CRÍTICA | Barry Lyndon

Direção: Stanley Kubrick
Roteiro: Stanley Kubrick
Elenco: Ryan O'Neal, Marisa Berenson, Patrick Magee, entre outros
Origem: Reino Unido/EUA
Ano: 1975


Talvez o que mais marque o imaginário acerca de Stanley Kubrick (2001: Uma Odisseia no Espaço), tanto a pessoa quanto o cineasta, seja, com razão, sua obsessão esgarçada nas minúcias de cada plano, no passeio dos personagens por um extenso extracampo que vai se revelando na destreza de um zoom out planejado nos segundos.
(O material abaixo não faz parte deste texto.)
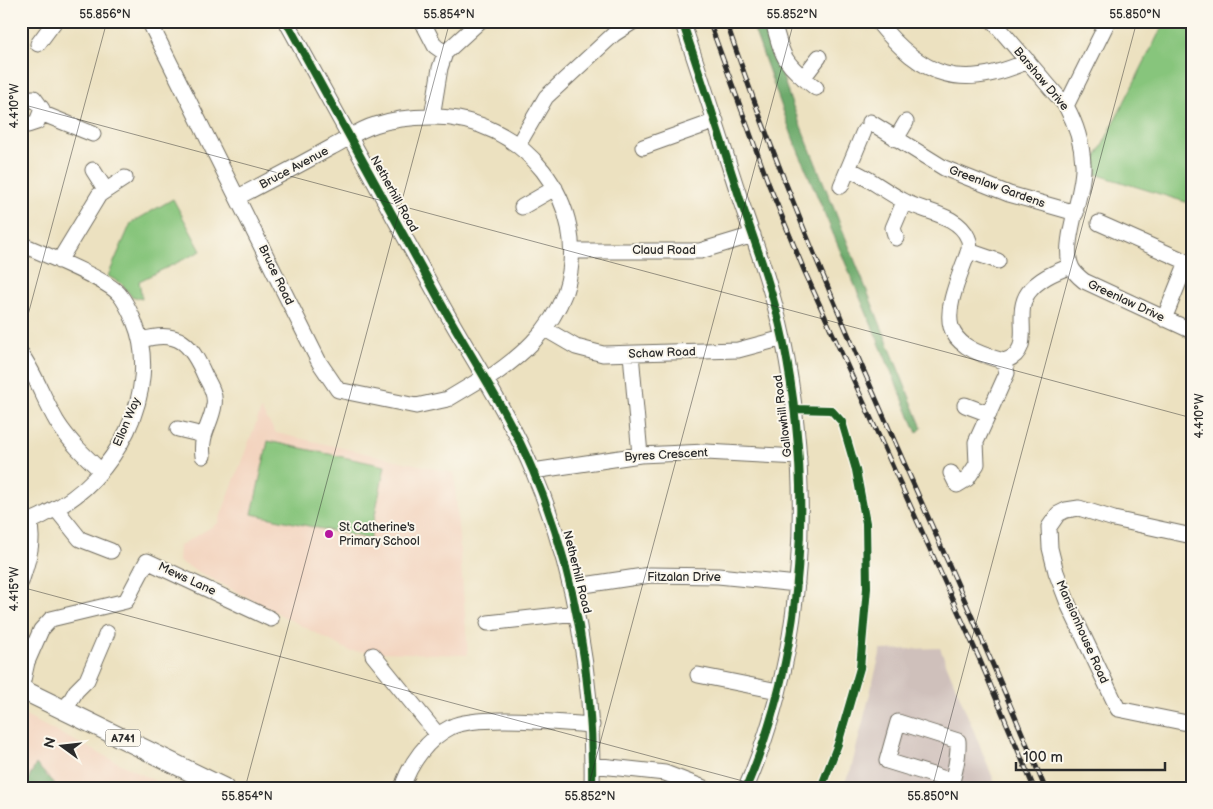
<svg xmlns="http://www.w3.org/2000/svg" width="1213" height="809" viewBox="0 0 1213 809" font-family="'Balsamiq Sans',sans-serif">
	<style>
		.built { fill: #f3d4bf }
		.industrial { fill: #cfc0bb }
		.green { fill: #87c57c; stroke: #597854 }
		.forest { fill: #6daa6c; stroke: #4c6a4c }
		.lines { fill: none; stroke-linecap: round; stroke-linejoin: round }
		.minor-casing { stroke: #6f6b5f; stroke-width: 17 }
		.major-casing { stroke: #6f6b5f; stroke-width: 21 }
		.minor { stroke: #fff; stroke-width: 15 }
		.major { stroke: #fff; stroke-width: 19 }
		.rail-casing { stroke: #2b2b2b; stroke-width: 5 }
		.rail { stroke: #fbf7ec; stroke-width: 3; stroke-dasharray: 9; stroke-linecap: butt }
		.cycleway-casing { stroke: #fbf7ec; stroke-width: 11 }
		.cycleway { stroke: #1b5e20; stroke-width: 8 }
		.ticks { fill: none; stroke: #2b2b2b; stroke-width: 1; stroke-opacity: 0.45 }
		.poi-dot { fill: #b5179e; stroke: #fbf7ec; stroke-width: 2 }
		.labels { text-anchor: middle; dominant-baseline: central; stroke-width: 4; stroke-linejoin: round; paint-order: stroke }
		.shield { fill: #fbf7ec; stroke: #696865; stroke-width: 1 }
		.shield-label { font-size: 11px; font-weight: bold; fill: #2b2b2b }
		.street-label { font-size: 12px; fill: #2b2b2b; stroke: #fbf7ec }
		.poi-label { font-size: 12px; fill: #2b2b2b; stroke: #fbf7ec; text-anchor: start }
		.neatline { fill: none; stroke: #2b2b2b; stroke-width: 2 }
		.ticks-label { font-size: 12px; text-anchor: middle; fill: #2b2b2b }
	</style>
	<rect width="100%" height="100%" fill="#fbf7ec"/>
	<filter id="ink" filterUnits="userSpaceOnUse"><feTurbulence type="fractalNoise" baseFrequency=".02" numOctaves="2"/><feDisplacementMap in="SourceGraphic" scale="10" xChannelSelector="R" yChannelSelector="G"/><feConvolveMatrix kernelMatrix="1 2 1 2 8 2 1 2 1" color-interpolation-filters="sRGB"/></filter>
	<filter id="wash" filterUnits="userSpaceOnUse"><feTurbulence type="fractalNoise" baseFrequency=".0096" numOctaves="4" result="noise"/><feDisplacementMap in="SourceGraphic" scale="20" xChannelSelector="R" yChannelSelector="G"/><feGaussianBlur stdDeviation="1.12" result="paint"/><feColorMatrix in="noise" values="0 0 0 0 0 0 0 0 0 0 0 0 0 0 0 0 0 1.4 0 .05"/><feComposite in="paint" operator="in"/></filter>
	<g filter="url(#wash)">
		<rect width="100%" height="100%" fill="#ece1c0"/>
		<path class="built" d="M261,410l15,23 178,40 14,182 -118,-4 -172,-90 1,-15 39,-23z
			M21,714l148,74h-148z"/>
		<path class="industrial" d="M940,648l57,140h-155l9,-19 30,-119z"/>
		<path class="green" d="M1165,21h27v183l-103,-32z
			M173,199l28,52 -62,30 3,18 -11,-3 -9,-12 -14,-8 23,-53z
			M268,441l117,25 -15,73 -118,-25z"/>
		<path class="forest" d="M751,21h14l25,78 132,329 -5,5 -123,-292z
			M36,764l22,24h-34z"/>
	</g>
	<g filter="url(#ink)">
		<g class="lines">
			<g class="minor-casing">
				<path id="minor" d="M149,21l170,341 19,28 78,16 32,-7 35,-21
					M286,21c50,91 100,182 150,273 32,59 71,115 97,177 42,99 61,210 59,317
					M422,21l13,25 10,7 -5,15 -8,49
					M682,21c20,59 39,119 58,178 16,46 33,92 43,140 30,148 23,309 -37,449
					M773,21c10,39 12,43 43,67
					M877,21c46,57 84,70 151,40
					M993,21l73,85c10,18 16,37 17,58 2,27 -22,79 -12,102 2,6 8,11 13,15l108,50
					M38,44l17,-23
					M445,53l35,-32
					M803,78l16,-21
					M21,99l13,-1 8,11 -5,13 -9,3 -7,-2
					M1066,106l42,-85
					M41,113l52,21
					M870,122l74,46 65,26 67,19
					M896,139l10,-17
					M518,145l28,-48 68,-63 20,-13
					M643,147l73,-26
					M848,169c21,8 36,22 56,32 19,11 54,13 64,37 4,8 -1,17 -4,25 -21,56 -27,81 40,98 33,-10 8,-45 24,-68 10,-14 27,-21 43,-27
					M93,170l12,19
					M841,186l23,-55
					M238,197c31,-16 63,-33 94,-50 14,-7 28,-18 43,-22 18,-6 38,-8 56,-8 91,-2 163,87 134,175 -14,39 -46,66 -79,88
					M522,207l33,-19
					M1099,223l88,39 -23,57
					M896,238l-3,-10 11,-26
					M21,244c22,10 84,34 98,50 7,8 11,18 15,27 29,69 -19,160 -85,191 -9,5 -17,10 -28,11
					M572,251h128l53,-16
					M969,251l29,10
					M59,261l40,-66 26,-17
					M545,329l31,18 27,7 135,-4 45,-12
					M142,340c37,-11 49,4 63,36 5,9 11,19 9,29 -3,20 -14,29 -11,51
					M21,354c15,21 23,46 36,68 12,19 28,34 44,49
					M631,354l9,101
					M965,405l24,9
					M178,429l25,6
					M533,471l107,-16 66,-3 93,5
					M951,473l6,12 10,-6 10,-15 -1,-22 31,-69 -3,-12
					M56,509l24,30 31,12
					M1192,536l-78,-17 -35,-11 -13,2 -8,4 -9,13 1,21 6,24 13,34 49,103 74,15
					M21,582c6,-19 14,-40 8,-60
					M571,587l79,-12 68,1 79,8
					M488,623l88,-10
					M373,655l65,80
					M698,675l80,16
					M21,689l6,-27 14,-32 10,-11 75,-18 21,-40 124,58
					M65,710l11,-19 11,-11 20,-47
					M592,765l73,8 39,15
					M402,788c8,-25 25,-49 49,-61 28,-13 107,-4 141,-2
					M950,788c5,-16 9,-31 8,-47l-60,-19 -11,39 65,20"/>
			</g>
			<g class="major-casing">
				<path id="major" d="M21,689l203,99"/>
			</g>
			<use href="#minor" class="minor"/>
			<use href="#major" class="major"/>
			<g class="rail-casing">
				<path id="rail" d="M709,21l60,164 35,85 175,388 55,130
					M726,21c89,263 214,511 319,767"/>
			</g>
			<use href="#rail" class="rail"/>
			<g class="cycleway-casing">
				<path id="cycleway" d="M286,21c50,91 100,182 150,273 32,59 71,115 97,177 42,99 61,210 59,317
					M682,21c20,59 39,119 58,178 16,46 33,92 43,140 30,148 23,309 -37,449
					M795,409l36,1 11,12 14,48 10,53 1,65 -7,80 -22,76 -17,44"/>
			</g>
			<use href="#cycleway" class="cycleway"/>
		</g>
	</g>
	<path class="ticks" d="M21,104l1171,314M21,341l86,-320M21,587l748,201M245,788l205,-767M588,788l206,-767M932,788l205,-767"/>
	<circle class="poi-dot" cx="329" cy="534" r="5"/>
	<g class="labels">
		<rect class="shield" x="105.5" y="729.5" width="35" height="17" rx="4"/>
		<g class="shield-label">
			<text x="123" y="738">A741</text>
		</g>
		<g class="street-label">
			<text transform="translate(1041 79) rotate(50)">Barshaw Drive</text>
			<text transform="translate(294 168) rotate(-28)">Bruce Avenue</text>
			<text transform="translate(997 187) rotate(20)">Greenlaw Gardens</text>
			<text transform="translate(394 194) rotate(61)">Netherhill Road</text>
			<text x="664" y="250">Claud Road</text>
			<text transform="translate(276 275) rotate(64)">Bruce Road</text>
			<text transform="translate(1126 301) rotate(25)">Greenlaw Drive</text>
			<text transform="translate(662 353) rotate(-2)">Schaw Road</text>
			<text transform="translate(783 416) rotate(-97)">Gallowhill Road</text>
			<text transform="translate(127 422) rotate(-67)">Ellon Way</text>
			<text transform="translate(666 455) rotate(-3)">Byres Crescent</text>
			<text transform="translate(577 572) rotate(76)">Netherhill Road</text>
			<text x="684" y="577">Fitzalan Drive</text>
			<text transform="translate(187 579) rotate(25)">Mews Lane</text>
			<text transform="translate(1082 632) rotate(66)">Mansionhouse Road</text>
		</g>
		<g class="poi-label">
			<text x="339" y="527">St Catherine's<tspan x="339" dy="14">Primary School</tspan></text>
		</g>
	</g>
	<rect width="1213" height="809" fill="none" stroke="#fbf7ec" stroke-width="55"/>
	<g transform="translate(62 746) rotate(285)" stroke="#fbf7ec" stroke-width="4" paint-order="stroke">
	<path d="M0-4L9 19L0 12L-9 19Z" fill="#2b2b2b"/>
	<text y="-8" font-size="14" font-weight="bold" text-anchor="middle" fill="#2b2b2b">N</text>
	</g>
	<path d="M1016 762v8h149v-8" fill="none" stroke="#2b2b2b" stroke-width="2.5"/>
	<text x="1023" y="762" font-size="15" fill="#2b2b2b" stroke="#fbf7ec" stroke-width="4" paint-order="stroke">100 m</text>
	<rect x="28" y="28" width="1158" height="754" class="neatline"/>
	<g class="ticks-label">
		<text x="105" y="18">55.856°N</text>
		<text x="449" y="18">55.854°N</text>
		<text x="792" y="18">55.852°N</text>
		<text x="1135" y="18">55.850°N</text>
		<text transform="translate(14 106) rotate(-90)" y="4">4.410°W</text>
		<text transform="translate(1199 416) rotate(-90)" y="4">4.410°W</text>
		<text transform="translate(14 589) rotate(-90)" y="4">4.415°W</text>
		<text x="247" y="800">55.854°N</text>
		<text x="590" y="800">55.852°N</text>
		<text x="933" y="800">55.850°N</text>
	</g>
</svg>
Ao dirigir Barry Lyndon, adaptação cinematográfica da obra literária de William Makepeace Thackeray, o diretor parece encontrar o objeto perfeito sobre o qual despejar seus sonhos. 

Vindo logo após o escândalo de Laranja Mecânica (1971) e as censuras que vinham no encalço, é possível traçar uma relação de expectativas frustradas ao explicar como Barry Lyndon figura tão tímido dentro do cânone de obras-primas da breve filmografia de Kubrick. Sua temática, seu ritmo e mesmo o véu fino de luz em um set todo produzido apenas com luzes naturais corroboram para a expressão de um material soturno, nebuloso, acusado até por críticos da época de ser um desencontro arrastado.

A produção, deixando de lado a expressão histriônica que arremata Laranja Mecânica, não por isso é menos pessimista sobre a natureza humana na mesma medida em que apaixonado pela arte que a humanidade pode confeccionar. Apenas essas celebrações são mais sutis, mais polvilhadas pelo espaço cênico de uma profundidade de campo hipnótica. Toda a cenografia remonta a grandes quadros do século XVIII (em especial, muito é emprestado de Thomas Gainsborough) e dessa vez não é Beethoven, mas Schubert que desempenha um papel de cadência fundamental na trilha sonora.

Foto: Warner Bros Pictures

Acompanhando os acontecimentos da vida do irlandês Barry (Ryan O'Neil), desaforado ao ponto de iniciar a trama ferindo mortalmente um homem em função de seus próprios caprichos para com a prima, o formalismo técnico encontra par nas formalidades alegóricas do plástico modo de vida da aristocracia do período. Enquanto o filme prossegue, o protagonista - que encontra em Ryan O'Neil (Lua de Papel) uma incrível performance, onde cada nova faceta do personagem soa plausível - toma atitudes sórdidas ou covardes que em desfechos irônicos acabam sempre trazendo novo benefício para ele. 

A obra narra sua ascensão política nos seios de uma nobreza que abraça com a mesma facilidade que rejeita homens assim, de acordo com conveniências das mais banais. O que importa, entretanto, é menos esta aventura no campo textual do que a clareza da sofisticação que Kubrick alcança em um filtro parco de luz para traduzir sensações incomunicáveis pelo verbo através de composição de imagem. 

O conflito narrativo é sempre elevado a uma nova escala de tensão por meio de tudo que não se esclarece, seja o desejo e a traição na relação entre Barry e a mulher que lhe dará por amor o sobrenome Lyndon, seja o caos crescente no embate de poder entre o personagem-título e seu enteado. Há um poder de síntese em cada plano que torna a própria realização de Barry Lyndon uma concepção delirante. Esta fascinação nos desafia como espectadores a suportar firmes a grandiosidade de suas imagens enquanto, nas palavras do crítico Roger Ebert, ficamos passivos diante de sua imponente elegância.